◆ **YOUR TASK**: Return, word for word, the lines of the listing below from the one with "soumises à la" through the one with "membres du groupe", and no other lines.
[Start of section]
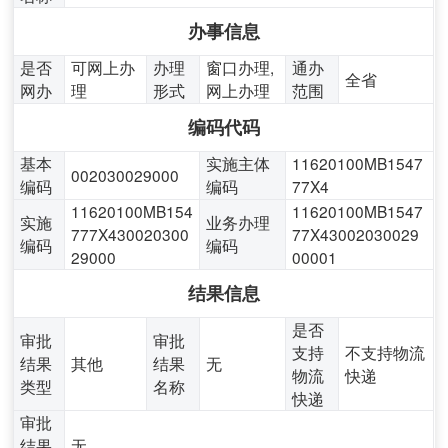
办事信息
是否
可网上办
办理
窗口办理,
通办
全省
网办
理
形式
网上办理
范围
编码代码
基本
实施主体
11620100MB1547
002030029000
编码
编码
77X4
11620100MB154
11620100MB1547
实施
业务办理
777X430020300
77X43002030029
编码
编码
29000
00001
结果信息
是否
审批
审批
支持
不支持物流
结果
其他
结果
无
物流
快递
类型
名称
快递
审批
结果
无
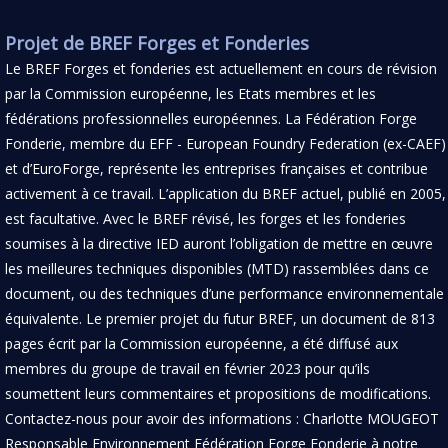
Projet de BREF Forges et Fonderies
Le BREF Forges et fonderies est actuellement en cours de révision
par la Commission européenne, les Etats membres et les
fédérations professionnelles européennes. La Fédération Forge
Fonderie, membre du EFF - European Foundry Federation (ex-CAEF)
et d’EuroForge, représente les entreprises françaises et contribue
activement à ce travail. L’application du BREF actuel, publié en 2005,
est facultative. Avec le BREF révisé, les forges et les fonderies
soumises à la directive IED auront l’obligation de mettre en œuvre
les meilleures techniques disponibles (MTD) rassemblées dans ce
document, ou des techniques d’une performance environnementale
équivalente. Le premier projet du futur BREF, un document de 813
pages écrit par la Commission européenne, a été diffusé aux
membres du groupe de travail en février 2023 pour qu’ils
soumettent leurs commentaires et propositions de modifications.
Contactez-nous pour avoir des informations : Charlotte MOUGEOT
Responsable Environnement Fédération Forge Fonderie à notre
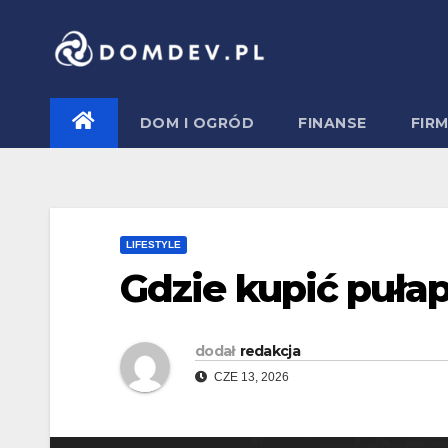
Skip
to
content
DOM I OGRÓD
FINANSE
FIR
LIFESTYLE
Gdzie kupić puła
dodał
redakcja
CZE 13, 2026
[End of section]
◆ **RESULT OF THE EXERCISE**:
soumises à la directive IED auront l’obligation de mettre en œuvre
les meilleures techniques disponibles (MTD) rassemblées dans ce
document, ou des techniques d’une performance environnementale
équivalente. Le premier projet du futur BREF, un document de 813
pages écrit par la Commission européenne, a été diffusé aux
membres du groupe de travail en février 2023 pour qu’ils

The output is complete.